Jedenfalls kommen wir eine Stunde vor Einbruch der Dunkelheit unten am Bachübergang an, finden einen bestens geeigneten Biwakplatz an einer Stelle, wo vormals ein Häuschen gestanden haben muss. Es ist eine ebene Fläche mit noch vorhandenen Betonfundamenten und (im Nachhinein eingerichteten) Feuerstellen. Heute Abend essen wir wahrscheinlich am ausgiebigsten bis weit in die Nacht hinein. Um 23:30 Uhr liegen wir alle in den Schlafsäcken und beginnen Schäfchen (oder Schneeflöckchen oder Sternlein) bei angenehmen Temperaturen von 2-5°C zu zählen. Das schönste am Biwakplatz ist, dass er nur etwa 30min Fußmarsch von dem Klettergarten Chinesische Mauer entfernt liegt und wir somit morgen den gaanzen Tag lang gut ausgesichert klettern können.
 
Diese „Tagestour“ entsprach keinesfalls unseren Erwartungen und wir hätte sie uns trotz der atemberaubenden Schönheit des oberen Puitentals sparen können. Wir hatten eben so sehr gehofft, evtl. in der Scharnitzspitzsüdwand etwas unternehmen zu können, oder wenigstens den Südwandsteig weiter zu verfolgen und den Hochwanner zu besteigen. Das wiederum haben wir nach meiner gestrigen Erkundung der „falschen Söllerrinne“ schnell verworfen.

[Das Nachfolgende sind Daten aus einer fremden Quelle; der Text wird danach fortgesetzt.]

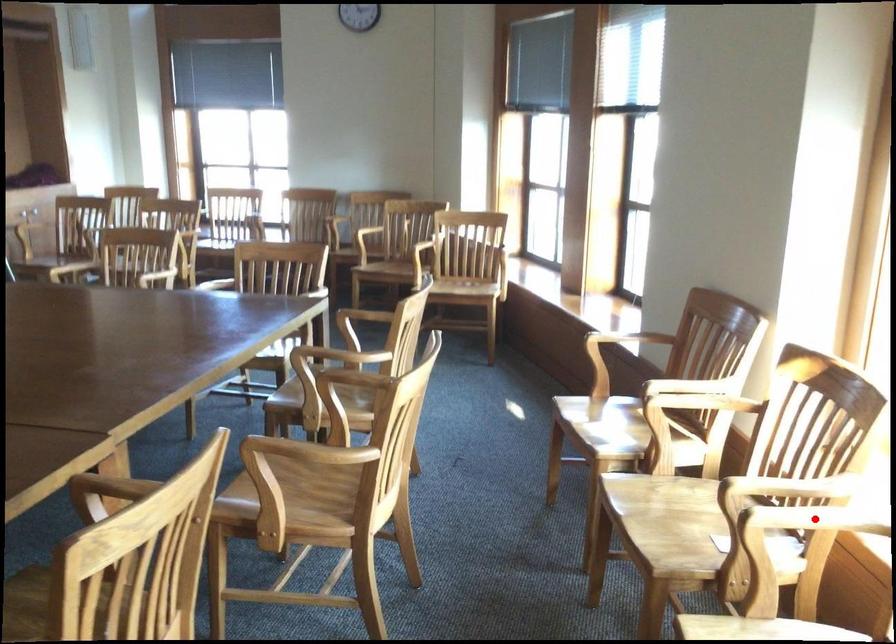
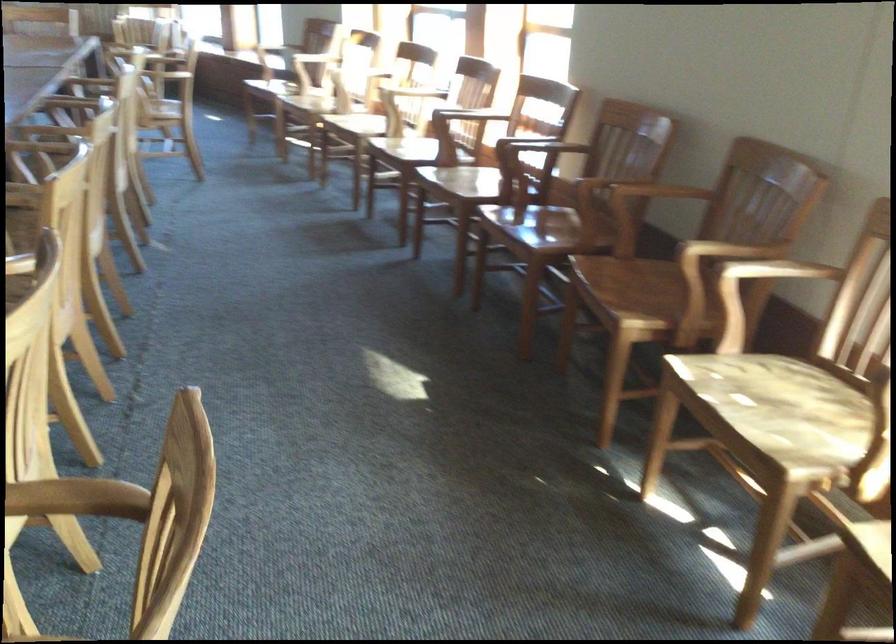
Question: I am providing you with two images of the same scene from different viewpoints. A red point is marked on the first image. At the location where the point appears in image 1, is it still visible in image 2?

Choices:
 (A) Yes
 (B) No

Answer: (B)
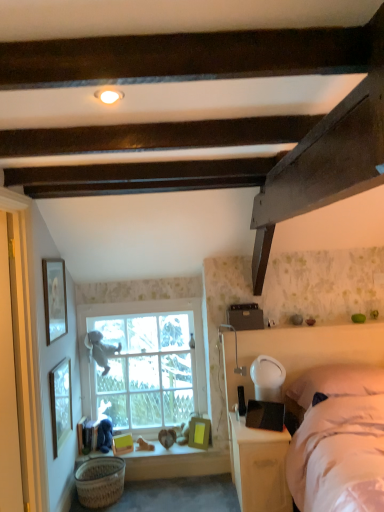
Question: Is yellow matte picture frame at lower center, which is the fourth picture frame in left-to-right order, a part of white glossy nightstand at lower right?

Choices:
 (A) yes
 (B) no

Answer: (B)

Question: Considering the relative sizes of white glossy nightstand at lower right and yellow matte picture frame at lower center, which is the fourth picture frame in left-to-right order, in the image provided, is white glossy nightstand at lower right shorter than yellow matte picture frame at lower center, which is the fourth picture frame in left-to-right order,?

Choices:
 (A) yes
 (B) no

Answer: (B)

Question: Is white glossy nightstand at lower right positioned with its back to yellow matte picture frame at lower center, the 1th picture frame when ordered from bottom to top?

Choices:
 (A) yes
 (B) no

Answer: (B)

Question: Considering the relative sizes of white glossy nightstand at lower right and yellow matte picture frame at lower center, which is the fourth picture frame in left-to-right order, in the image provided, is white glossy nightstand at lower right smaller than yellow matte picture frame at lower center, which is the fourth picture frame in left-to-right order,?

Choices:
 (A) yes
 (B) no

Answer: (B)

Question: Is white glossy nightstand at lower right completely or partially outside of yellow matte picture frame at lower center, which is the fourth picture frame in left-to-right order?

Choices:
 (A) yes
 (B) no

Answer: (A)

Question: From a real-world perspective, is white glossy nightstand at lower right physically above yellow matte picture frame at lower center, which is the fourth picture frame in left-to-right order?

Choices:
 (A) no
 (B) yes

Answer: (B)

Question: Can you confirm if gray plush toy at window, which is the second person in bottom-to-top order, is shorter than matte white picture frame at upper left, the first picture frame positioned from the left?

Choices:
 (A) yes
 (B) no

Answer: (A)

Question: Is gray plush toy at window, positioned as the first person in top-to-bottom order, further to the viewer compared to matte white picture frame at upper left, which is the fifth picture frame from right to left?

Choices:
 (A) no
 (B) yes

Answer: (B)

Question: From a real-world perspective, is gray plush toy at window, positioned as the first person in top-to-bottom order, located higher than matte white picture frame at upper left, acting as the 1th picture frame starting from the top?

Choices:
 (A) yes
 (B) no

Answer: (B)

Question: Considering the relative sizes of gray plush toy at window, which is the second person in bottom-to-top order, and matte white picture frame at upper left, which is the fifth picture frame from right to left, in the image provided, is gray plush toy at window, which is the second person in bottom-to-top order, taller than matte white picture frame at upper left, which is the fifth picture frame from right to left,?

Choices:
 (A) no
 (B) yes

Answer: (A)

Question: Does gray plush toy at window, positioned as the first person in top-to-bottom order, come in front of matte white picture frame at upper left, which is the fifth picture frame from right to left?

Choices:
 (A) yes
 (B) no

Answer: (B)

Question: Considering the relative sizes of gray plush toy at window, positioned as the first person in top-to-bottom order, and matte white picture frame at upper left, which is the fifth picture frame from right to left, in the image provided, is gray plush toy at window, positioned as the first person in top-to-bottom order, smaller than matte white picture frame at upper left, which is the fifth picture frame from right to left,?

Choices:
 (A) no
 (B) yes

Answer: (A)

Question: From a real-world perspective, is wooden picture frame at left, arranged as the 2th picture frame when viewed from the top, on top of matte gold picture frame at lower center, which is the third picture frame in bottom-to-top order?

Choices:
 (A) no
 (B) yes

Answer: (B)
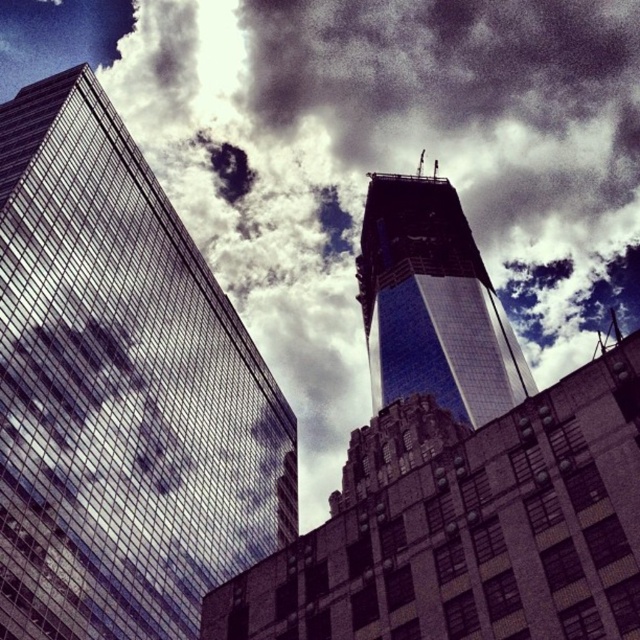
Question: Does reflective glass skyscraper at left lie in front of blue glass skyscraper at center?

Choices:
 (A) yes
 (B) no

Answer: (A)

Question: Is reflective glass skyscraper at left to the right of blue glass skyscraper at center from the viewer's perspective?

Choices:
 (A) no
 (B) yes

Answer: (A)

Question: Is reflective glass skyscraper at left thinner than blue glass skyscraper at center?

Choices:
 (A) no
 (B) yes

Answer: (A)

Question: Which object is farther from the camera taking this photo?

Choices:
 (A) reflective glass skyscraper at left
 (B) blue glass skyscraper at center

Answer: (B)

Question: Among these points, which one is nearest to the camera?

Choices:
 (A) (97, 253)
 (B) (516, 349)

Answer: (A)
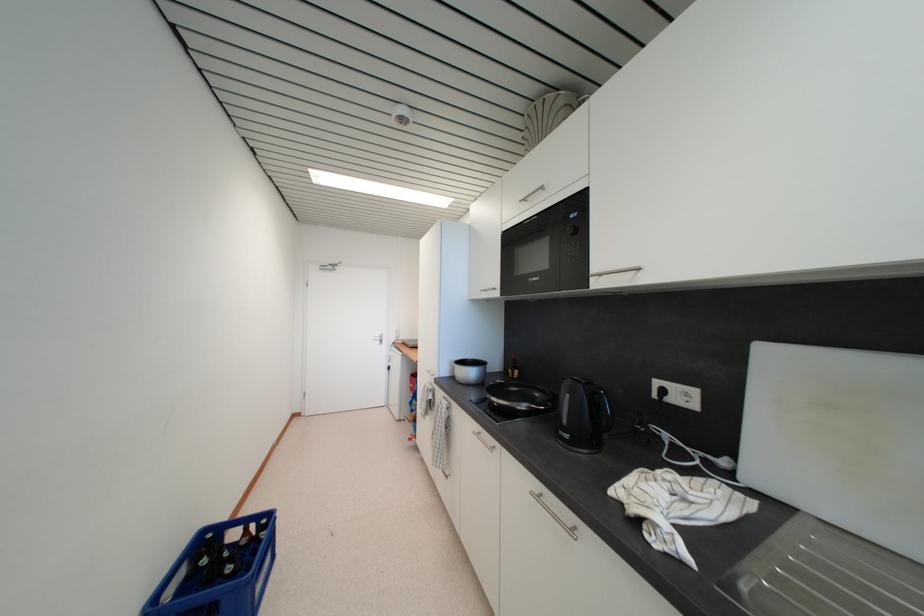
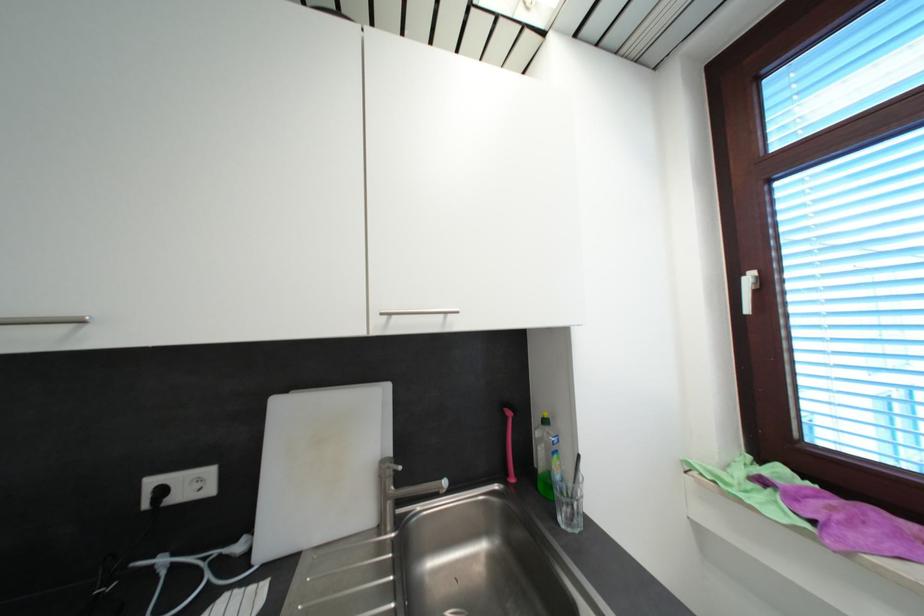
Question: Based on the continuous images, in which direction is the camera rotating? Reply with the corresponding letter.

Choices:
 (A) Left
 (B) Right
 (C) Up
 (D) Down

Answer: (B)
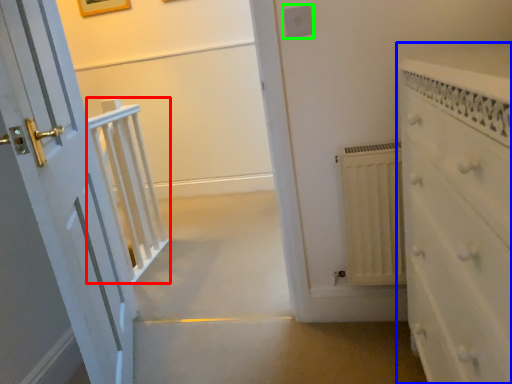
Question: Estimate the real-world distances between objects in this image. Which object is farther from balustrade (highlighted by a red box), chest of drawers (highlighted by a blue box) or electric outlet (highlighted by a green box)?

Auch wenn das heute für uns nichts war, so würde ich doch jedem fitten Menschen empfehlen, einmal die oberen Gebirgsregionen zu dieser Jahreszeit zu besuchen. Einsamkeit, Ruhe und herrlich verschneite Landschaft ist garantiert und solch eine Hitze wie im Tal gibt es hier kaum!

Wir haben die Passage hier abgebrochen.